FINAL approval for the building of 105 homes off North Parade in Skipton is expected to be given by Craven District Council next week.

More than three years after outline planning permission was approved, the fully detailed, reserved matters application is recommended for approval at Monday's planning committee meeting.

Councillors will hear protracted negotiations with developer, Keyhaven Homes, regarding the amount of affordable housing in the development, has led to the delay.

The site, to the east of North Parade and south of Simbach Close, is currently pasture land and adjoins a play area owned and managed by Skipton Town Council, which stands to gain more than half-a-million pounds from the sale of a strip of land to access the site.

The original outline consent was for 114 homes, a retail unit and Multi Use Games Area (MUGA). The reserved matters application omitted the shop and reduced the number of houses to 110, which has now been reduced further to 105.

It will include a mixture of one-bedroom apartments, and one to four-bedroom houses, of which 32 – or 30 per cent – will be classed as affordable.

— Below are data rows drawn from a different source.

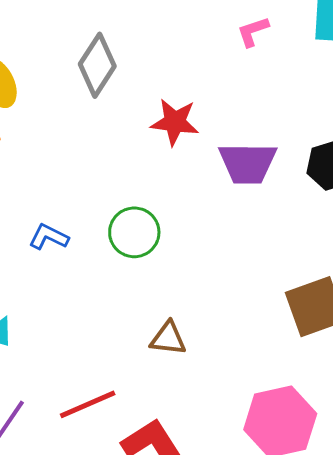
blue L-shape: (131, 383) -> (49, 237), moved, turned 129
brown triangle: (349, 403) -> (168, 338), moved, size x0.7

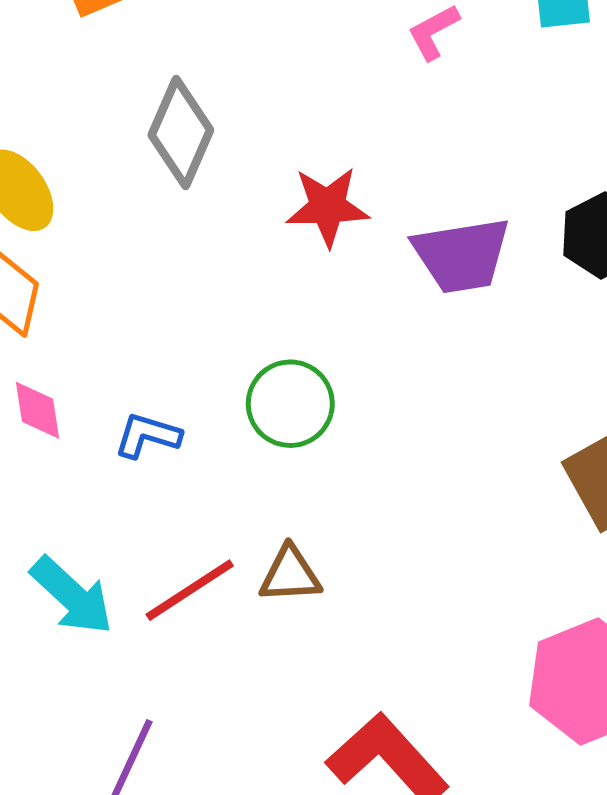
brown triangle: (168, 338) -> (290, 575), moved
red line: (88, 404) -> (190, 590), moved

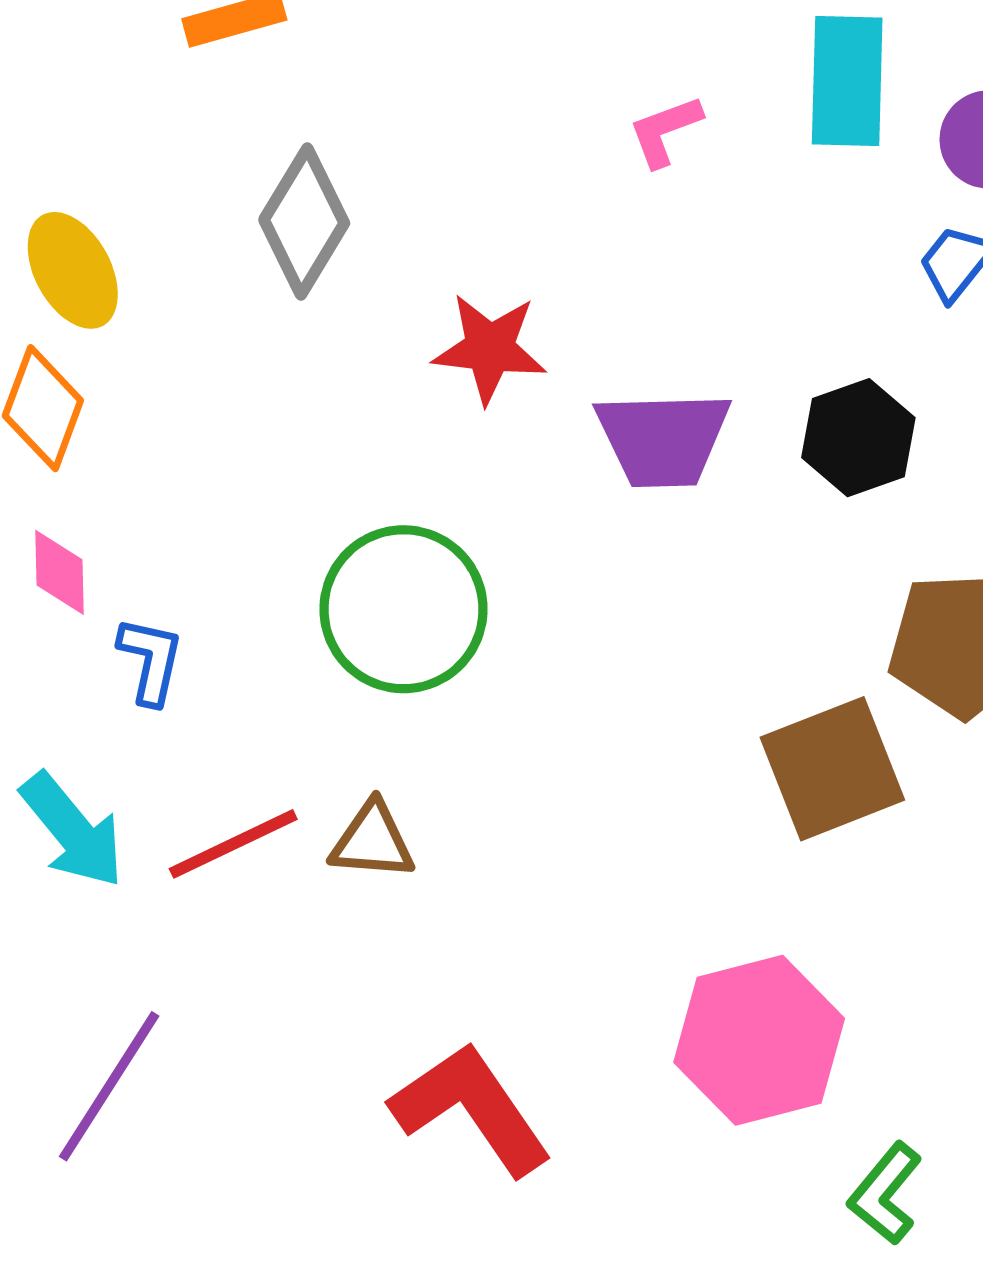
green circle: (290, 404) -> (404, 609), size x1.4
blue L-shape: (147, 435) -> (151, 660), moved, turned 78

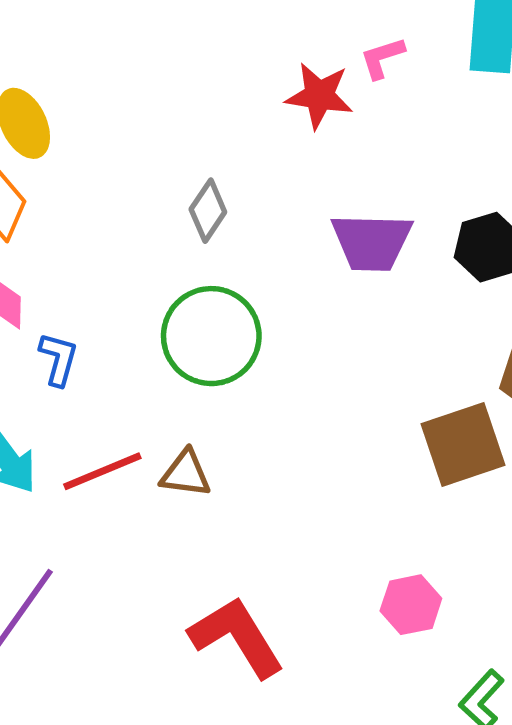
gray diamond: (304, 221) -> (208, 211), moved, size x0.7
red star: (490, 348) -> (319, 96), moved
pink hexagon: (759, 1040) -> (411, 605), size x0.6

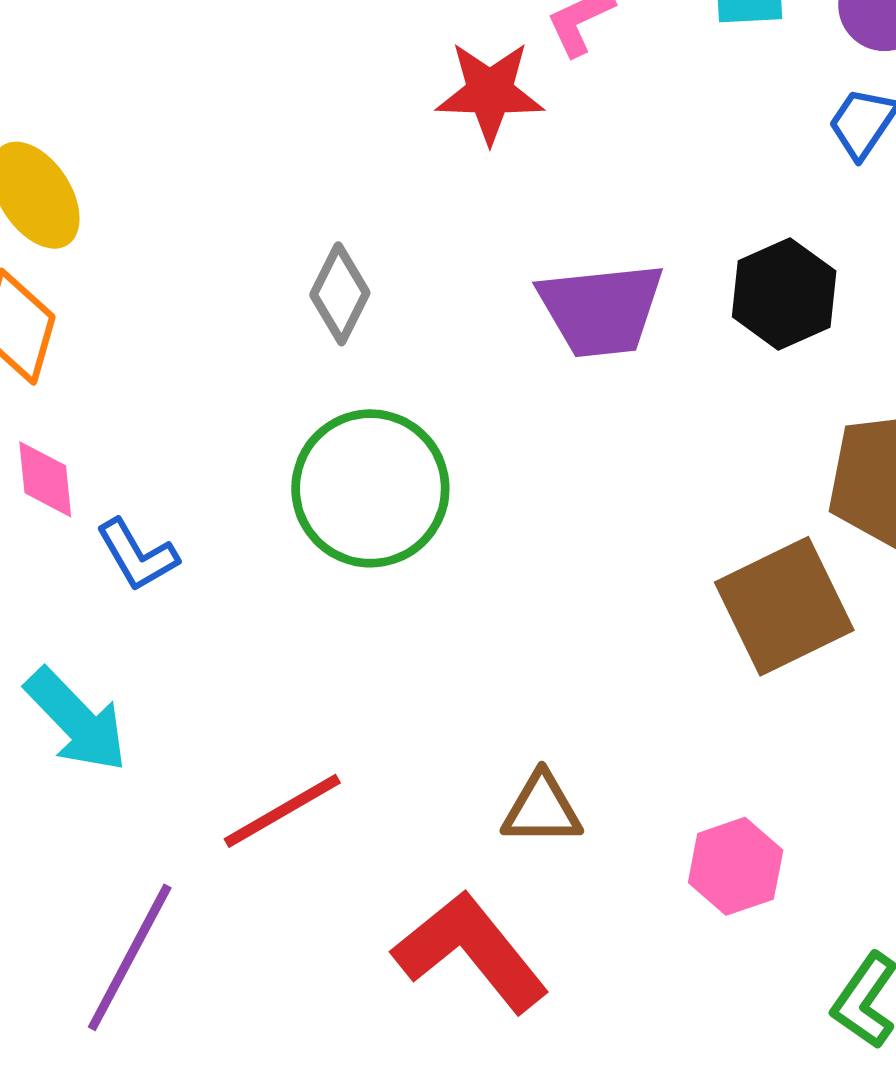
blue L-shape: (58, 359) -> (137, 555), turned 142
red line: (102, 471) -> (282, 811), moved
brown triangle: (186, 474) -> (542, 809), moved

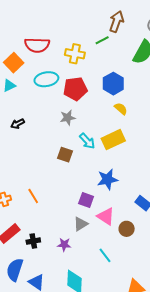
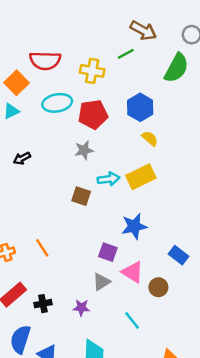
brown arrow: (117, 22) -> (143, 30), turned 100
cyan arrow: (87, 141) -> (109, 179), turned -54

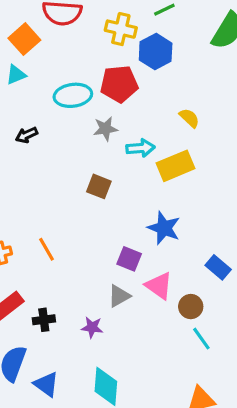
cyan ellipse: (57, 103) -> (73, 95), moved
blue hexagon: (140, 107) -> (156, 52), moved
cyan arrow: (109, 179) -> (140, 148), moved
blue star: (134, 226) -> (164, 228), turned 30
cyan line: (132, 320) -> (201, 339), moved

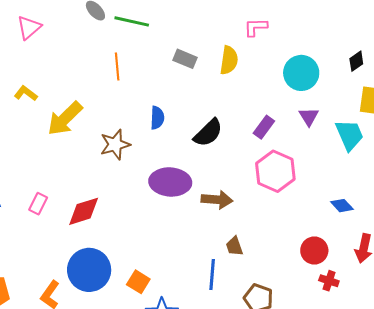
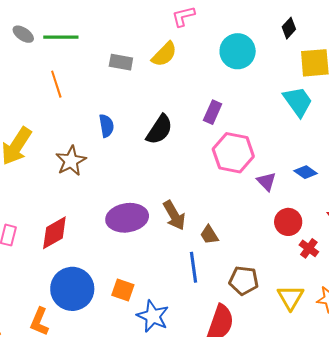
yellow semicircle: (229, 60) -> (164, 54), turned 48
purple triangle: (309, 117) -> (266, 182), moved
purple ellipse: (170, 182) -> (127, 218), moved
brown arrow: (217, 200) -> (174, 215), moved, turned 68
red cross: (329, 281) -> (309, 248), turned 30

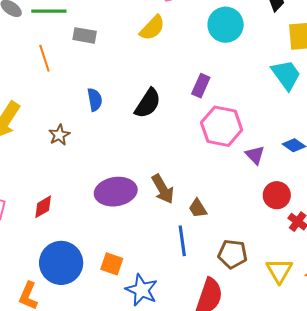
gray rectangle: (121, 62) -> (85, 35), moved
brown star: (71, 161) -> (59, 135), size x0.7
red diamond: (54, 233) -> (43, 207), size x0.7

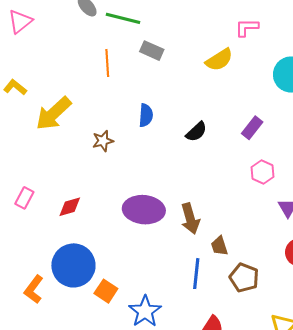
black semicircle: (148, 103) -> (196, 132), size x0.7
pink hexagon: (222, 126) -> (262, 172), size x0.6
brown pentagon: (233, 254) -> (244, 278), moved
orange square: (112, 264) -> (106, 291), moved

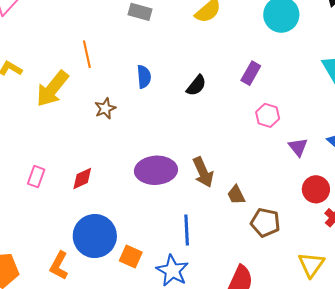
orange line: (107, 63) -> (87, 54), moved
blue line: (196, 274) -> (187, 230), moved

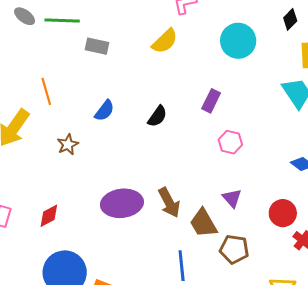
blue semicircle: (144, 77) -> (105, 111), turned 45
purple triangle: (298, 147) -> (232, 198), moved
brown trapezoid: (236, 195) -> (203, 223), size x1.5
blue line: (187, 230) -> (182, 266), moved

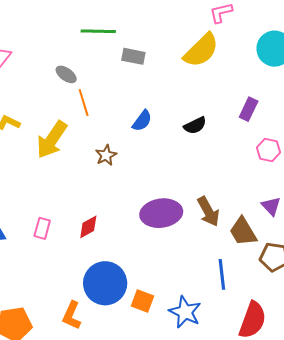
gray ellipse: (25, 16) -> (66, 74), moved
yellow semicircle: (165, 41) -> (201, 50), size x1.4
black semicircle: (157, 116) -> (195, 126), turned 30

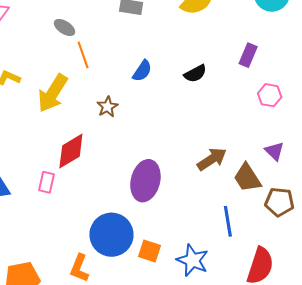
brown arrow: (208, 212) -> (212, 159), turned -92
purple ellipse: (161, 213) -> (145, 181), moved, turned -66
red diamond: (88, 227) -> (71, 151), moved, size x1.5

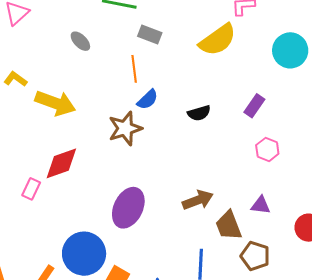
orange line: (83, 55) -> (134, 69), moved
yellow arrow: (53, 93) -> (55, 103), turned -114
brown star: (107, 107) -> (125, 128), moved, size x1.6
purple triangle: (274, 151) -> (261, 205), turned -50

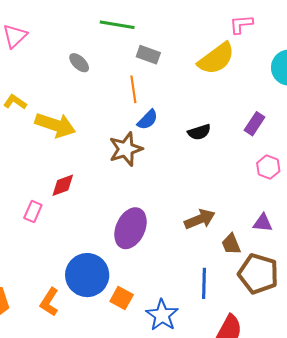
red diamond: (61, 163) -> (63, 185), size x0.7
brown trapezoid: (229, 226) -> (231, 244), size x0.7
brown pentagon: (255, 256) -> (258, 274), size x1.4

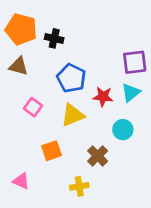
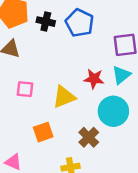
blue pentagon: (71, 78) -> (80, 23), moved
pink square: (33, 107) -> (25, 89), turned -30
cyan circle: (123, 130) -> (113, 111), size x1.5

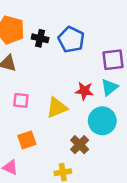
orange square: (43, 132) -> (27, 140), moved

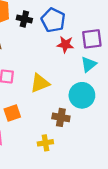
red star: (84, 91) -> (65, 44), moved
brown cross: (80, 145) -> (61, 117), turned -35

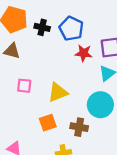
orange square: (12, 113) -> (48, 123), moved

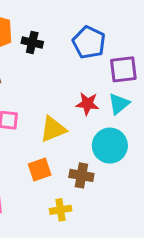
blue pentagon: (71, 29) -> (89, 42), moved
red star: (84, 53) -> (87, 104), moved

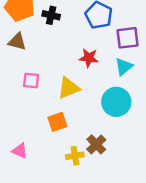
red star: (87, 104) -> (89, 58), moved
brown cross: (81, 175) -> (96, 144), moved, turned 36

The council, which normally requires 40 per cent of housing developments to be affordable, has agreed the reduction following extensive negotiations and an independent financial viability appraisal.

But Skipton ward councillor, Andy Solloway, said he is not happy with the reduction.

He added: "Not only, yet again, do we have a developer wanting to build on green fields, in an area where the infrastructure is under a lot of strain from housing developments elsewhere in Skipton, but yet again a developer is now trying to wriggle out of providing 'so-called' affordable housing, too."

The council sent out 94 letters to properties in Greatwood Avenue, North Parade, Simbach Close and Hollingworth Close about the application.

It received feedback from nine, including Skipton Civic Society, commenting on the choice of red brick as a building material in some of the houses, pressure on local services and the inability of Cawder Bridge to cope with additional traffic.

Concerns were also raised about highways issues, but North Yorkshire County Council – the highways authority – has nit raised any objections. It has, however, suggested speed reducing 'tables', larger parking bays and the addition of visitor parking.